> [Task prompt]:
Could you repeat the records below exactly, leaving out any pictures?

> [Entries provided]:
________________________

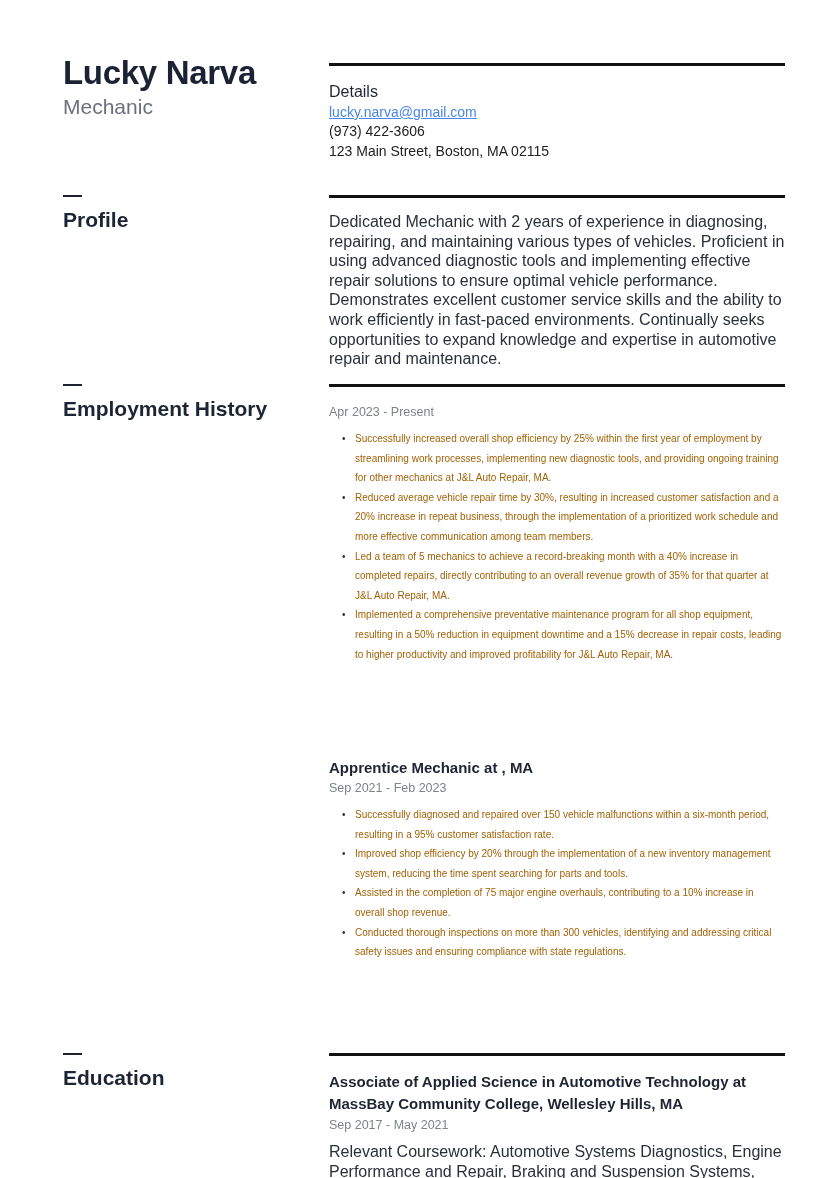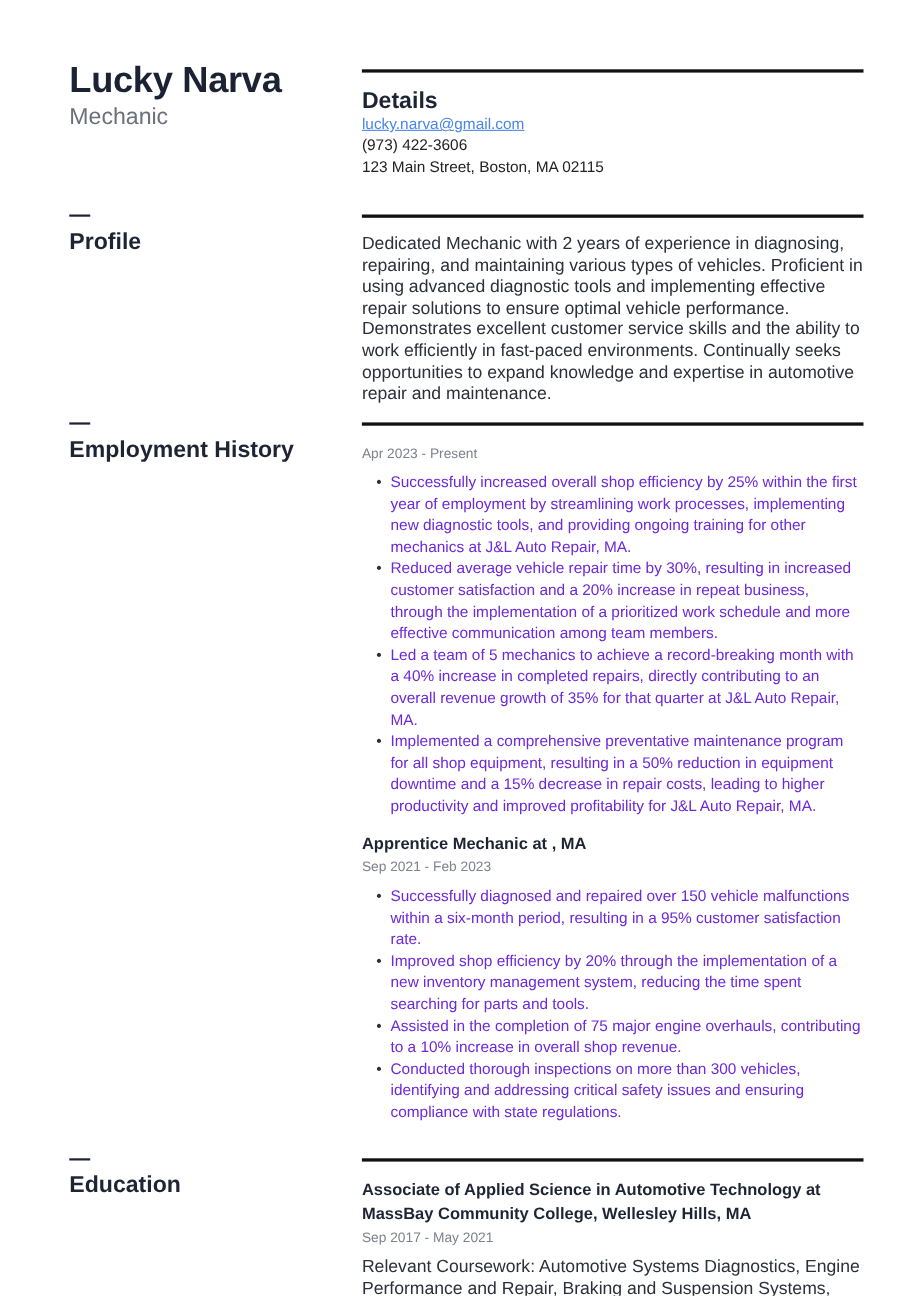--- a/index.html
+++ b/index.html
@@ -7,30 +7,30 @@
     body { font-family: "Liberation Sans", "DejaVu Sans", sans-serif; color: #1d2433; position: relative; }
     .right-col { position: absolute; left: 329px; width: 456px; }
 
     .name { position: absolute; left: 63px; top: 54px; font-size: 33px; font-weight: bold; color: #1a2233; letter-spacing: -0.3px; line-height: 38px; white-space: nowrap; }
     .job-title { position: absolute; left: 63px; top: 94px; font-size: 21px; color: #6b7079; line-height: 26px; }
 
     .rule { position: absolute; left: 329px; width: 456px; height: 3px; background: #111111; }
     .dash { position: absolute; left: 63px; width: 19px; height: 2px; background: #1a2233; }
     .section-heading { position: absolute; left: 63px; font-size: 21px; font-weight: bold; color: #1d2433; line-height: 20px; }
 
-    .details-heading { position: absolute; left: 329px; top: 82px; font-size: 21px; font-weight: bold; color: #1d2433; line-height: 20px; }
+    .details-heading { position: absolute; left: 329px; top: 82px; font-size: 16px; font-weight: normal; color: #1d2433; line-height: 20px; }
     .details-line { position: absolute; left: 329px; font-size: 14px; color: #222; line-height: 19.5px; }
     .details-email { color: #4a86e8; text-decoration: underline; cursor: pointer; }
 
     .para { font-size: 16px; color: #2a2f3a; line-height: 19.6px; }
 
     .job-heading { font-size: 15px; font-weight: bold; color: #1d2433; line-height: 21px; }
     .job-dates { font-size: 12.5px; color: #7d828b; line-height: 18px; margin-top: 1px; }
     .bullets { list-style: none; margin-top: 8px; padding-left: 26px; }
-    .bullets li { font-size: 14px; color: #6d28d9; line-height: 19.6px; position: relative; }
+    .bullets li { font-size: 10px; color: #a16207; line-height: 19.6px; position: relative; }
     .bullets li::before { content: "\2022"; position: absolute; left: -13px; top: 0; color: #2a2f3a; }
   </style>
 </head>
 <body>
 
 <div class="name">Lucky Narva</div>
 <div class="job-title">Mechanic</div>
 
 <div class="rule" style="top:63px;"></div>
 <div class="details-heading">Details</div>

________________________

> [Answer to this task]:
--- a/index.html
+++ b/index.html
@@ -7,30 +7,30 @@
     body { font-family: "Liberation Sans", "DejaVu Sans", sans-serif; color: #1d2433; position: relative; }
     .right-col { position: absolute; left: 329px; width: 456px; }
 
     .name { position: absolute; left: 63px; top: 54px; font-size: 33px; font-weight: bold; color: #1a2233; letter-spacing: -0.3px; line-height: 38px; white-space: nowrap; }
     .job-title { position: absolute; left: 63px; top: 94px; font-size: 21px; color: #6b7079; line-height: 26px; }
 
     .rule { position: absolute; left: 329px; width: 456px; height: 3px; background: #111111; }
     .dash { position: absolute; left: 63px; width: 19px; height: 2px; background: #1a2233; }
     .section-heading { position: absolute; left: 63px; font-size: 21px; font-weight: bold; color: #1d2433; line-height: 20px; }
 
-    .details-heading { position: absolute; left: 329px; top: 82px; font-size: 21px; font-weight: bold; color: #1d2433; line-height: 20px; }
+    .details-heading { position: absolute; left: 329px; top: 82px; font-size: 16px; font-weight: normal; color: #1d2433; line-height: 20px; }
     .details-line { position: absolute; left: 329px; font-size: 14px; color: #222; line-height: 19.5px; }
     .details-email { color: #4a86e8; text-decoration: underline; cursor: pointer; }
 
     .para { font-size: 16px; color: #2a2f3a; line-height: 19.6px; }
 
     .job-heading { font-size: 15px; font-weight: bold; color: #1d2433; line-height: 21px; }
     .job-dates { font-size: 12.5px; color: #7d828b; line-height: 18px; margin-top: 1px; }
     .bullets { list-style: none; margin-top: 8px; padding-left: 26px; }
-    .bullets li { font-size: 14px; color: #6d28d9; line-height: 19.6px; position: relative; }
+    .bullets li { font-size: 10px; color: #a16207; line-height: 19.6px; position: relative; }
     .bullets li::before { content: "\2022"; position: absolute; left: -13px; top: 0; color: #2a2f3a; }
   </style>
 </head>
 <body>
 
 <div class="name">Lucky Narva</div>
 <div class="job-title">Mechanic</div>
 
 <div class="rule" style="top:63px;"></div>
 <div class="details-heading">Details</div>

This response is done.